The Year We Fell Apart by Emily Martin
Genre: Young Adult
Publication Date: January 26th, 2015
ARC provided by Edelweiss and Simon Pulse
Angie’s Review – 1 Skull – F
Phew. What a ride! So, this was one of those books where I look around questioning if I just read the same thing everyone else did. And I wonder if part of this was my expectations going in. I’ve just started reading (and loving!) Sarah Dessen, and since this book was touted as being ‘In the tradition of Sarah Dessen,’ I was excited to give it a go. Now let me just say, I have only three SD books under my belt, but this is only similar to her style in the very bare bones of the plot. Yes, there is always a boy involved, but the girl’s entire life does not revolve around said boy. In fact, she has several other things that her life revolves round. I didn’t find that to be the case with The Year We Fell Apart.

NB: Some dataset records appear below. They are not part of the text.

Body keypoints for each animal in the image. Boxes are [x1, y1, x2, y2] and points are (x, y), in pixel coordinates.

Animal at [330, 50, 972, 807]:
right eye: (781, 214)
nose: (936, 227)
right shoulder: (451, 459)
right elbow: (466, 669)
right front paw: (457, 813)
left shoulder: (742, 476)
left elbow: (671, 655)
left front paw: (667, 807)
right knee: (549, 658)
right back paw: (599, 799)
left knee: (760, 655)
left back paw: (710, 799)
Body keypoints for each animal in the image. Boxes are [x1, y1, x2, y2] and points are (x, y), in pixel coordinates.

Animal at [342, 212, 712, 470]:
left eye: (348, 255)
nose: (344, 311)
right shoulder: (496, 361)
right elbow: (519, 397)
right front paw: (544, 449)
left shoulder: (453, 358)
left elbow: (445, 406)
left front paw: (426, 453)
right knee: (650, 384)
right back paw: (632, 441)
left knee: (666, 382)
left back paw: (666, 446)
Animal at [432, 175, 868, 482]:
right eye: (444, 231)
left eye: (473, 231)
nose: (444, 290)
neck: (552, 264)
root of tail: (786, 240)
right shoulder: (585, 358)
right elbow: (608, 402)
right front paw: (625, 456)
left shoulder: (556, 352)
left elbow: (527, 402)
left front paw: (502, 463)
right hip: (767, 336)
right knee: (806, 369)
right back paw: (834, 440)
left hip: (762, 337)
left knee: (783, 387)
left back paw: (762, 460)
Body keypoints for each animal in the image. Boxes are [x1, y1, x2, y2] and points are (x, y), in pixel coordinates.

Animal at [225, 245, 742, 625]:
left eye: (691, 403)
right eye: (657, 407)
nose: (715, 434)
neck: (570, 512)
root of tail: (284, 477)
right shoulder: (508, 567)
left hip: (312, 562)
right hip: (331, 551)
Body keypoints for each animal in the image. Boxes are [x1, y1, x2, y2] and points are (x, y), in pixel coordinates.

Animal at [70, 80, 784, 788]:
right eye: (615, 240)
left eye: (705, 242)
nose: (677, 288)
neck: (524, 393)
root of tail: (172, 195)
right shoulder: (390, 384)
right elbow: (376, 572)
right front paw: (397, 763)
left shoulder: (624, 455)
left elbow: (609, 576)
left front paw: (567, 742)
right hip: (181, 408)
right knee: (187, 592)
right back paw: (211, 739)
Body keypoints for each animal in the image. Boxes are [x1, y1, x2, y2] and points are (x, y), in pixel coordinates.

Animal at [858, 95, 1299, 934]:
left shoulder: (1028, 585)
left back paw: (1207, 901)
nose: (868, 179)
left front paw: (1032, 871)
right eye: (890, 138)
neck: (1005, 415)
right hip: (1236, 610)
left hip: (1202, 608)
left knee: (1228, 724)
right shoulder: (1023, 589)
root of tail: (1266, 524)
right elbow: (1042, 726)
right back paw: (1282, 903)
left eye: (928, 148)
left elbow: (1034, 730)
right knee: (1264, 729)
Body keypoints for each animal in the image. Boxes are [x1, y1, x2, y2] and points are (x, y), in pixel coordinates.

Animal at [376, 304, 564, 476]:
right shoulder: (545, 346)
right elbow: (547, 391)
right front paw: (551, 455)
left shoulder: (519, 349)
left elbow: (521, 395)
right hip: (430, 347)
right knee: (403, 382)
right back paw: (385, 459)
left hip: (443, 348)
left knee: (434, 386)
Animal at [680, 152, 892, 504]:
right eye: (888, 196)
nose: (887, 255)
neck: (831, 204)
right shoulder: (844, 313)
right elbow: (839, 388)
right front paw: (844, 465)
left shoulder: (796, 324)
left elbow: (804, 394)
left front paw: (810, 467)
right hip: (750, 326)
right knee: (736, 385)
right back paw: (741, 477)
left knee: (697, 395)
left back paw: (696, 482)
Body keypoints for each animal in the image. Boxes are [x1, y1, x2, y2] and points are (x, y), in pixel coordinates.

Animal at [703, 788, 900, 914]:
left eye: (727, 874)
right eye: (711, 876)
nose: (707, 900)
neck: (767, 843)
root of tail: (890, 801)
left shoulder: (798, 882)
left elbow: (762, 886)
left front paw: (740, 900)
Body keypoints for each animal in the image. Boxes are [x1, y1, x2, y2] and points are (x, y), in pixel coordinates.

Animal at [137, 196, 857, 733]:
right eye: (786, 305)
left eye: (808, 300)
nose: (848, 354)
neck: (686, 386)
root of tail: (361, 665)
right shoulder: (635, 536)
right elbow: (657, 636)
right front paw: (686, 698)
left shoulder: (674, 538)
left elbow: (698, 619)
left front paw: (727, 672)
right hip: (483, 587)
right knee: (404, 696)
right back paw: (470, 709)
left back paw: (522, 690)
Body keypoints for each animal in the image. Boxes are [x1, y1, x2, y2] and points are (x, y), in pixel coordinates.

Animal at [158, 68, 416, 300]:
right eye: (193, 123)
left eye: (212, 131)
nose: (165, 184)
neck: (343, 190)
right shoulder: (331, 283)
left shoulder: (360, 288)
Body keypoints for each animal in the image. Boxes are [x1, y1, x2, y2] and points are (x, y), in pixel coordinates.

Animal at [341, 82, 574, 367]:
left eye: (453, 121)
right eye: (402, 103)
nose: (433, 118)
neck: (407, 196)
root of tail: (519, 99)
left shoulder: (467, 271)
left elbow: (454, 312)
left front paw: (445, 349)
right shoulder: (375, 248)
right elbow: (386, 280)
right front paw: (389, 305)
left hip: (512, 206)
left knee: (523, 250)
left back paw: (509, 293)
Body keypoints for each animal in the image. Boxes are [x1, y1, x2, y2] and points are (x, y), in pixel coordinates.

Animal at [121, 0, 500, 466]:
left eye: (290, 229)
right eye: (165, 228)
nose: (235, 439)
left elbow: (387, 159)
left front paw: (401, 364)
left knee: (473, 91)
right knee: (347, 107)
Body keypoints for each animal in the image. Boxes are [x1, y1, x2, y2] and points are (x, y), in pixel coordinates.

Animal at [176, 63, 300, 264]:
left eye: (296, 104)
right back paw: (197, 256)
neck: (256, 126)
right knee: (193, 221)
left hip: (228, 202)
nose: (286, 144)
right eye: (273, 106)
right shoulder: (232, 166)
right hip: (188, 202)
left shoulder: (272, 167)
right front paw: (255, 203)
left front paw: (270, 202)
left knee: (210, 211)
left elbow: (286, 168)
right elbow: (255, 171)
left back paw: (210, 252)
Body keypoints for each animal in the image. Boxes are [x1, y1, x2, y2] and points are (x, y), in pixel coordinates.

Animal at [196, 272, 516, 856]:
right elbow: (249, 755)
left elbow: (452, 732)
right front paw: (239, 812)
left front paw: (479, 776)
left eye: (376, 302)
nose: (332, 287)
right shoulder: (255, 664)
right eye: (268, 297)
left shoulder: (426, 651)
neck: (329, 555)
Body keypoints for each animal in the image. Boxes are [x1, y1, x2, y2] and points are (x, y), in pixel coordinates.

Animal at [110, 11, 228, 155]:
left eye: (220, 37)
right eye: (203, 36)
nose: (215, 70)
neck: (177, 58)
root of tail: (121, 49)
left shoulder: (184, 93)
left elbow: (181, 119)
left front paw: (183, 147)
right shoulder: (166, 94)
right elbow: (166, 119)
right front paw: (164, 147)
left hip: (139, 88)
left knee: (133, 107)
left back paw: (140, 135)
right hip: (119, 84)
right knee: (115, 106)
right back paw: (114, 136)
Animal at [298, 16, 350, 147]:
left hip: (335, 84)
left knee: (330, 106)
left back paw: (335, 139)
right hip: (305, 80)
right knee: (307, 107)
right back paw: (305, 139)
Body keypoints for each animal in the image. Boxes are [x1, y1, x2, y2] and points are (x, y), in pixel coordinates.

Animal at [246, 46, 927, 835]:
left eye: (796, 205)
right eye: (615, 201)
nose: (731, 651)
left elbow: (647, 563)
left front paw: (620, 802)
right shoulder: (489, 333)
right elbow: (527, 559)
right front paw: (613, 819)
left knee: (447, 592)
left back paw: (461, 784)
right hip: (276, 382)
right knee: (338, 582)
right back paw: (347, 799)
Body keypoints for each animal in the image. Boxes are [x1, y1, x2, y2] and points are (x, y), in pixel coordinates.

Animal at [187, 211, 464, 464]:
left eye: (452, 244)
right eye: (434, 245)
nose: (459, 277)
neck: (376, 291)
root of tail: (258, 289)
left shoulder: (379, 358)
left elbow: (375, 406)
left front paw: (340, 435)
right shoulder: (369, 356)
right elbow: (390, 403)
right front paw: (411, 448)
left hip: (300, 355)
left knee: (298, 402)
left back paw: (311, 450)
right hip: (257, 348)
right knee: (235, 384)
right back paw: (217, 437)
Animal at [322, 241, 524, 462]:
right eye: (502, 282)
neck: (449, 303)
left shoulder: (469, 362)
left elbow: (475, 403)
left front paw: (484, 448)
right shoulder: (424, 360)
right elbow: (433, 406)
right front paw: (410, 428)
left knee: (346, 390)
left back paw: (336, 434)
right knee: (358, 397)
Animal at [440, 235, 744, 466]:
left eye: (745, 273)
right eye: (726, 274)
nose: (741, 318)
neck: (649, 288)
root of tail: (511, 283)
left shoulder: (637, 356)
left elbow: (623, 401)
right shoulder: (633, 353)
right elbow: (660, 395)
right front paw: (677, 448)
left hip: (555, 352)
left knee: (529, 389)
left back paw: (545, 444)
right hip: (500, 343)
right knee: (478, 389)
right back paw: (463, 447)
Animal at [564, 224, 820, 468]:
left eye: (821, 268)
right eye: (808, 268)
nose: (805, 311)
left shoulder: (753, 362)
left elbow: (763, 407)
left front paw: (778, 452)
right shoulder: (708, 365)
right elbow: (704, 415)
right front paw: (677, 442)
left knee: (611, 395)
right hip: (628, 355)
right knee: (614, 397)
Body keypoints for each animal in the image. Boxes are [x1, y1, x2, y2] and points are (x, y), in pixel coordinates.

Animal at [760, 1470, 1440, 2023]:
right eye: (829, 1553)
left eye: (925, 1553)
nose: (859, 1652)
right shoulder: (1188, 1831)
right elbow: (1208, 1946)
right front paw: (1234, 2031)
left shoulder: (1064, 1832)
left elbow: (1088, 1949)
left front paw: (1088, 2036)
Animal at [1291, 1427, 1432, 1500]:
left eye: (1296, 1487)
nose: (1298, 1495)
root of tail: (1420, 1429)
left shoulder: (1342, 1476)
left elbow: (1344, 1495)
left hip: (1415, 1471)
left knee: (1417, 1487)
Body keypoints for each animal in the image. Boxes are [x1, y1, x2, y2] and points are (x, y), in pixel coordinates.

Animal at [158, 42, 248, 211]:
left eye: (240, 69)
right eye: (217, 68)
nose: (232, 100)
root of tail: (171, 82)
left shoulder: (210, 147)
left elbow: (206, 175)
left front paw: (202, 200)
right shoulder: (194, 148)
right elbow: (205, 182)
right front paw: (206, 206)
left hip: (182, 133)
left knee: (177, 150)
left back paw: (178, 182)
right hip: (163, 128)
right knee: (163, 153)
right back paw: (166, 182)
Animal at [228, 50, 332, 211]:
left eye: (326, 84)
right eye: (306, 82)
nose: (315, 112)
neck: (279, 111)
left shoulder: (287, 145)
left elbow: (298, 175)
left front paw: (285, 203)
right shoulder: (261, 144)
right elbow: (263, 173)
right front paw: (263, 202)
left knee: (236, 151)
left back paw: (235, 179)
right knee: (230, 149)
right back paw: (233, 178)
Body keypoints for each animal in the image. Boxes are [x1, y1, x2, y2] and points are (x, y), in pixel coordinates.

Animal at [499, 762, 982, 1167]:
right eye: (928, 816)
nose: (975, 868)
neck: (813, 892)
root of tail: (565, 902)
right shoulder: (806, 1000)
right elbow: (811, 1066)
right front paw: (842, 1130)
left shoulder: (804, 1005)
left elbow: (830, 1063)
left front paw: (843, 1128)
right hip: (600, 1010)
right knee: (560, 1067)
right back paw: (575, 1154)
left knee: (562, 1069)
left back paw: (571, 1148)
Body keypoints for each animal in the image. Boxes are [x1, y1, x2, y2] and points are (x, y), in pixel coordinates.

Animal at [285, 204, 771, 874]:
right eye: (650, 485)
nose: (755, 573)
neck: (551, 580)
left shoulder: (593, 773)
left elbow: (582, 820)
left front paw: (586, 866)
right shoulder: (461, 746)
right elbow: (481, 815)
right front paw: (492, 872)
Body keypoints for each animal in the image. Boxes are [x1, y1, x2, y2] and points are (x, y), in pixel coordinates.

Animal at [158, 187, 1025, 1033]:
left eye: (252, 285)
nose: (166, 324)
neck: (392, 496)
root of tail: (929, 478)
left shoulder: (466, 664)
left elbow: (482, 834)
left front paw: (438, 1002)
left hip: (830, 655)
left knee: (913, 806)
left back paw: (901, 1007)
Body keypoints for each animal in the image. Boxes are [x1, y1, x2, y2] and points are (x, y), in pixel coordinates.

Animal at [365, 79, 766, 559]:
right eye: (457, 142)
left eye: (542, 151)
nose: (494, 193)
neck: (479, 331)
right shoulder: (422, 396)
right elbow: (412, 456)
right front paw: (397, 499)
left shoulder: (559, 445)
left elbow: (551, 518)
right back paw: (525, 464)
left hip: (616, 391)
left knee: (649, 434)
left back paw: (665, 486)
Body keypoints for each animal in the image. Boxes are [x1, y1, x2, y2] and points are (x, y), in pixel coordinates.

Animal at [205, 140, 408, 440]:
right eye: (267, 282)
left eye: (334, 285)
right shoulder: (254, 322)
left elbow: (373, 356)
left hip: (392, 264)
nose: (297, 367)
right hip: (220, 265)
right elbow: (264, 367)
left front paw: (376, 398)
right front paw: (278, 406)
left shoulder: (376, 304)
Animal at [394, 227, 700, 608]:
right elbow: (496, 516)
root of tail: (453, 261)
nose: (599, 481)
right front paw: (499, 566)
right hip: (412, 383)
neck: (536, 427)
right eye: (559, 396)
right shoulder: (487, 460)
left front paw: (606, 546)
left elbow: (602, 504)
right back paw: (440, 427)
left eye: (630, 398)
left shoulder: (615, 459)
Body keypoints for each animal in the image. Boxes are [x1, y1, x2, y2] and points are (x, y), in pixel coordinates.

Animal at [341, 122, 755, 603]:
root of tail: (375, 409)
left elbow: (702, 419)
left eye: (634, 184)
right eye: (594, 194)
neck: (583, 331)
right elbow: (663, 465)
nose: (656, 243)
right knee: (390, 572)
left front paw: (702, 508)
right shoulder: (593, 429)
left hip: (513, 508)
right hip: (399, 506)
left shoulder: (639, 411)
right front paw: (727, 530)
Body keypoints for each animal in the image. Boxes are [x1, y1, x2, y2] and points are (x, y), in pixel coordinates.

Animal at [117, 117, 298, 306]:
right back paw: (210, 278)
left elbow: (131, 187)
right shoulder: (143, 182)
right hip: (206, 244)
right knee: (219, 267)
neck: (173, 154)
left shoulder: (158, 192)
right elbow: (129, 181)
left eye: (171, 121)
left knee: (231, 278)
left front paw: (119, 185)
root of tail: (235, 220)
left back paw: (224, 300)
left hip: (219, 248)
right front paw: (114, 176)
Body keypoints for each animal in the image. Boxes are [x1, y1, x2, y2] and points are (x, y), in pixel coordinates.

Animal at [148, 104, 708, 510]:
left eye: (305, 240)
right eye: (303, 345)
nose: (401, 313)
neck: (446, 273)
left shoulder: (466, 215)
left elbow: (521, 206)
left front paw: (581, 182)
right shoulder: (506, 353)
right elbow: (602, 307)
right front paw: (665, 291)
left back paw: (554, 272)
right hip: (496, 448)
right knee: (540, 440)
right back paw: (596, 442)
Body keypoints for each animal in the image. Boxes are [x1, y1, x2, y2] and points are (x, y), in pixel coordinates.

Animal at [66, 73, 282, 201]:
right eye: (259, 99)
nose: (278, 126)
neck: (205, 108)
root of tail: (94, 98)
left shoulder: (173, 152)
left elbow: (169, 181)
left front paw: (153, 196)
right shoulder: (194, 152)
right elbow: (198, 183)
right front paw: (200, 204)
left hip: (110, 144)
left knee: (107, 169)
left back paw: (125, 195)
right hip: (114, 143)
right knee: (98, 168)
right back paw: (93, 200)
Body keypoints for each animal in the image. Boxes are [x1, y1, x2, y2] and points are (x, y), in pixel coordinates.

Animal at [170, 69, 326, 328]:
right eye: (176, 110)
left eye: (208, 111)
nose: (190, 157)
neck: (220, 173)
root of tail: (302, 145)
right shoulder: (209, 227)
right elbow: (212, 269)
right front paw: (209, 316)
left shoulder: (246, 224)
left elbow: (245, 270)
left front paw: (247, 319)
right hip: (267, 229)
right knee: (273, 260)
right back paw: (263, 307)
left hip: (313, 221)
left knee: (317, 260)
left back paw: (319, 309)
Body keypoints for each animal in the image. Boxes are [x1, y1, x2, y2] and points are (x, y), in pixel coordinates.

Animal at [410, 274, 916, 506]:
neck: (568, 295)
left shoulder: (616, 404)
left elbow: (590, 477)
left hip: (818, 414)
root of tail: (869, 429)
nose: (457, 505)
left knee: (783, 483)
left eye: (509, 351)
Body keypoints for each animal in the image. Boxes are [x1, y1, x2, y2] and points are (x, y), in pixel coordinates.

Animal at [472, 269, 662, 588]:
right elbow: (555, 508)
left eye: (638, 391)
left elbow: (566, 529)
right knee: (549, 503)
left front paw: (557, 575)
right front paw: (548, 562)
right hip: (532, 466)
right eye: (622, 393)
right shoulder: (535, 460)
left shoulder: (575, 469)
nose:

I found this book to be very clinical – a simple recounting of events as opposed to an experience, and it was mostly about a lukewarm relationship with a boy. So, it’s safe to say this review may be slightly rant-y.
The blurb led me to believe that Harper’s mother’s cancer is a prominent part of the story, but it’s barely mentioned until a catalyst is needed to bring Harper and Declan together. If the cancer portion of the story had been removed, it wouldn’t have changed much. And Harper and Declan – it’s hard to even put into my words how I feel about their…relationship? Both of them bring new meaning to hot and cold. I don’t know what they see in each other, as they seem to bring out the worst sides of each other.
Harper’s bad girl image was very hard for me to swallow. The reasons she acted the way she did ‘back in October’ didn’t ring true to me, so I couldn’t help but doubt everything after that. We’re given a few different reasons why she does the things she does throughout the book (one that was actually quite major, but was glossed over and never revisited again,) and her friends rarely call her on it and ask her what’s going on. Except occasionally Dec, but since he’s hot one minute and cold the next, how is he supposed to get anywhere with that? At the end of the book, Harper’s relationship with Dec felt like it wasn’t resolved at all, and I wish it had just been ixnayed from the story. There was bullying and slut shaming going on in this book, and while it wasn’t glossed over, it was never fully explored. Why not throw some cyber and text bullying in there? Why not bring Harper through a really tough time, and show girls and boys that what others think of you doesn’t define who you are? And the mistakes we make, while haunting, are learning opportunities no matter our age? Amp up the plot and give us something to focus on besides Declan and his moods.
I did enjoy Harper’s best friend, Cory, and the friends she made in her photography class. They were a breath of fresh air in an otherwise angst-ridden story, and they really gave me hope that they could help Harper turn her life around. But alas, Harper’s ‘bad influence’ friend Sadie reigned, popping up in spurts long enough to let us know that maybe if Harper wasn’t friends with her, she’d be making better choices. Sadie led Harper to those parties where she made bad decisions, and if it weren’t for her…you get the gist.
I almost abandoned this story at 23%, and I wish I’d have done that. In the end nothing was resolved, and I feel like this book was trying too hard to be something it wasn’t. It just didn’t work for me.
Thank you to SIMON PULSE and Edelweiss for providing a copy of this book in exchange for an honest review.